A telescope primarily magnifies the light rather than the object itself. The telescope gathers light from the night sky and then uses its optics to focus and magnify that light into an image. This process allows astronomers to see faraway objects that are too dim to be seen with the naked eye. The magnification of the image is achieved through the use of lenses or mirrors, which are designed to concentrate the light and make distant objects appear closer and larger.
NASA+5
The fact that luminosity necessarily entails traveling means that it is necessarily the case that nothing about luminosity changes the fact that light cannot leave and arrive at the same time.
The fact that light is essential for sight - together with the fact that light travels - means it is necessarily the case that a thing cannot be seen before light which it reflects or emits arrives, just as a thing cannot be seen at the very same time that it reflects/emits light.

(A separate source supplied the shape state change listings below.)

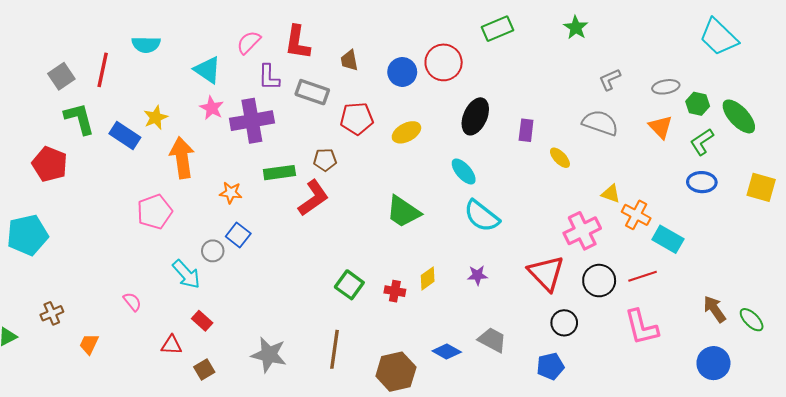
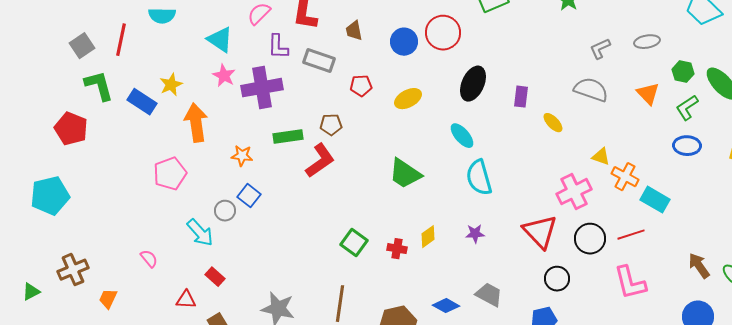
gray ellipse: (666, 87) -> (647, 42), moved
red pentagon: (357, 119) -> (361, 86), size x0.7
cyan semicircle: (482, 216) -> (479, 178), turned 36
brown cross: (52, 313) -> (73, 270), size x1.4

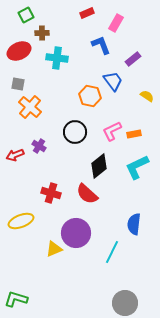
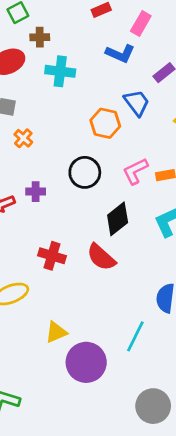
blue L-shape: (101, 45) -> (120, 54), turned 135
orange cross: (30, 107) -> (23, 138), size x0.6
purple cross: (39, 146) -> (36, 192), turned -32
purple circle: (76, 233) -> (86, 362), moved

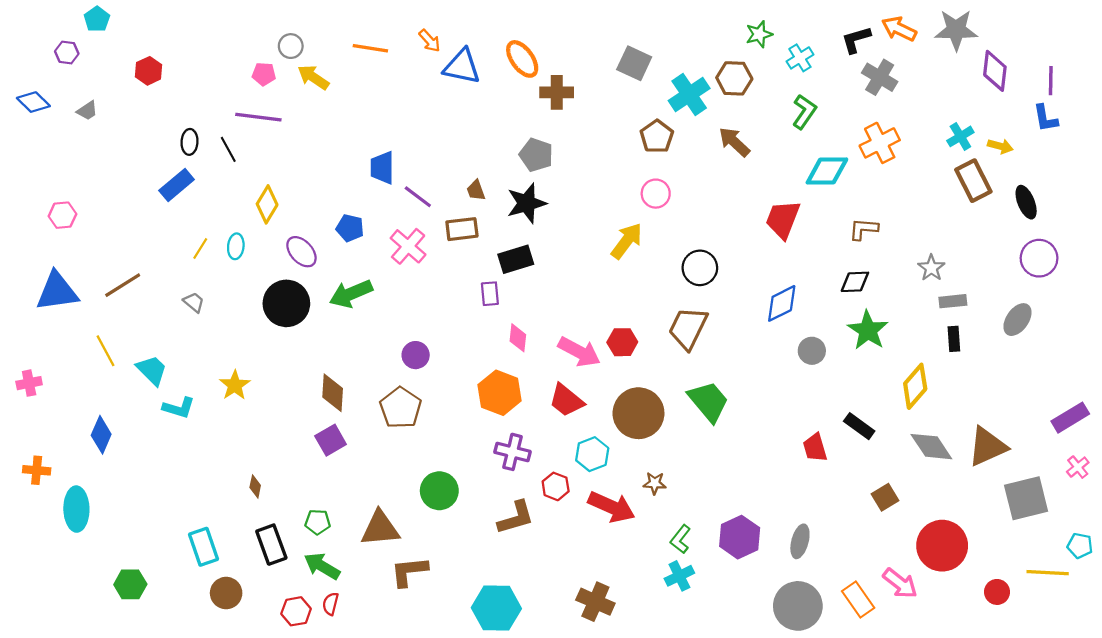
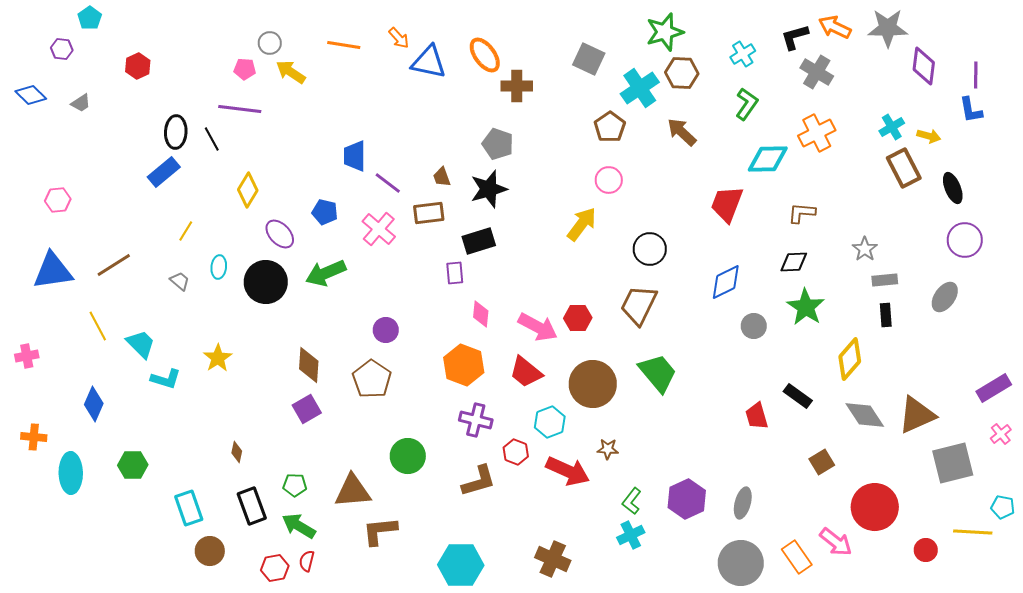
green star: (759, 34) -> (665, 32), moved, size x1.5
black ellipse: (189, 142) -> (176, 132), size x1.4
cyan ellipse: (236, 246) -> (219, 267), moved
green hexagon: (130, 584) -> (133, 465), moved

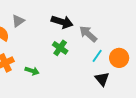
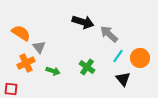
gray triangle: (18, 21) -> (39, 47), moved, turned -32
green cross: (60, 48) -> (87, 67), moved

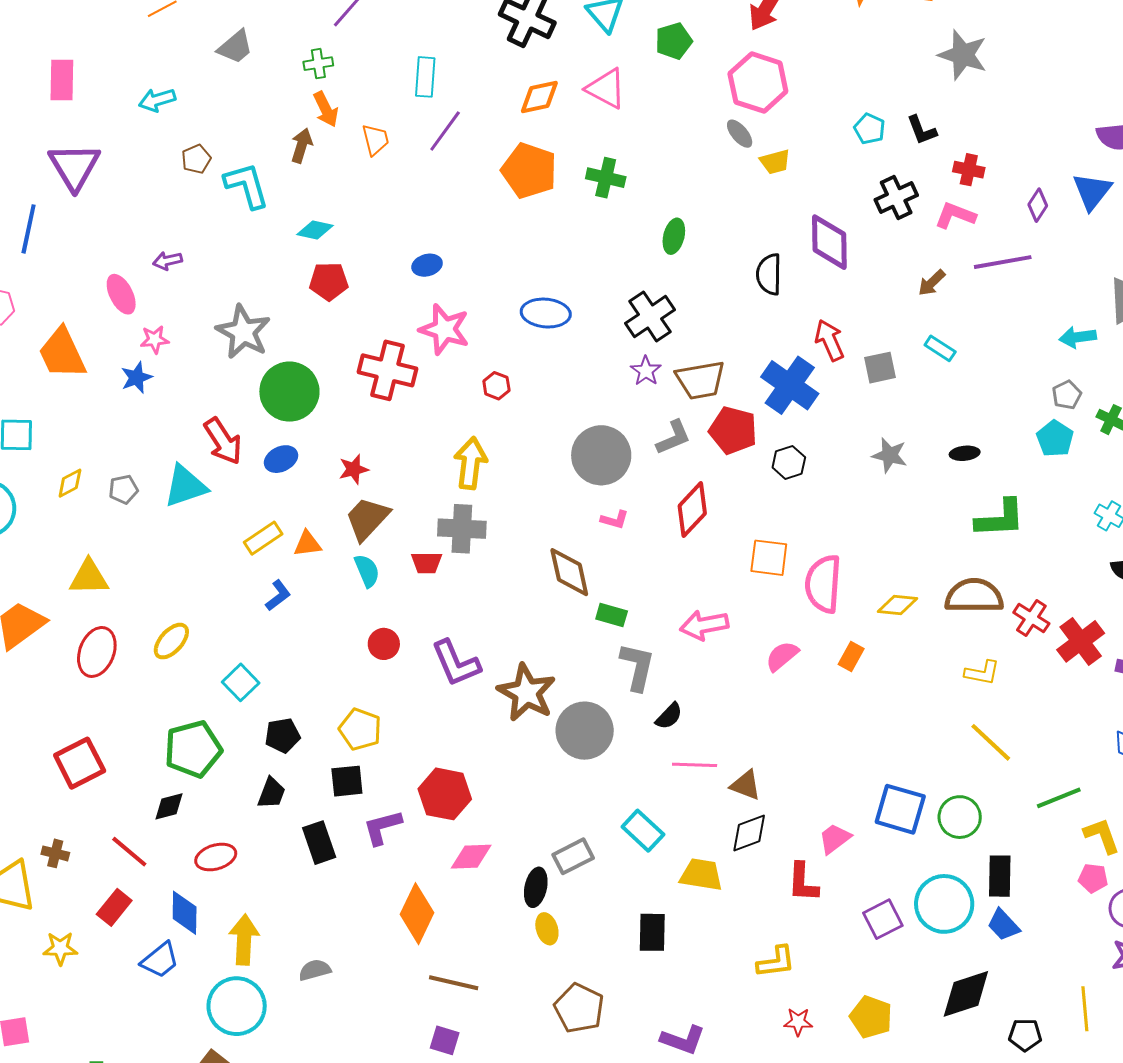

With what is there to disagree?
I hope I answered your question above. Light is present at our retina in this version of sight There is no gap where light should be. You have to think in terms of 180 degree about face in how this version works, which automatically puts the light at the retina if we can see the object. Bear in mind that distance is not a factor here. I could be right next to you and not see you because light from the Sun hasn't arrived, but I could see the Sun turned on, even though it is 93,000 miles away. That is because it would meet the requirements of brightness and size, not travel time. I know I'm repeating myself, but I don't know any other way to explain it.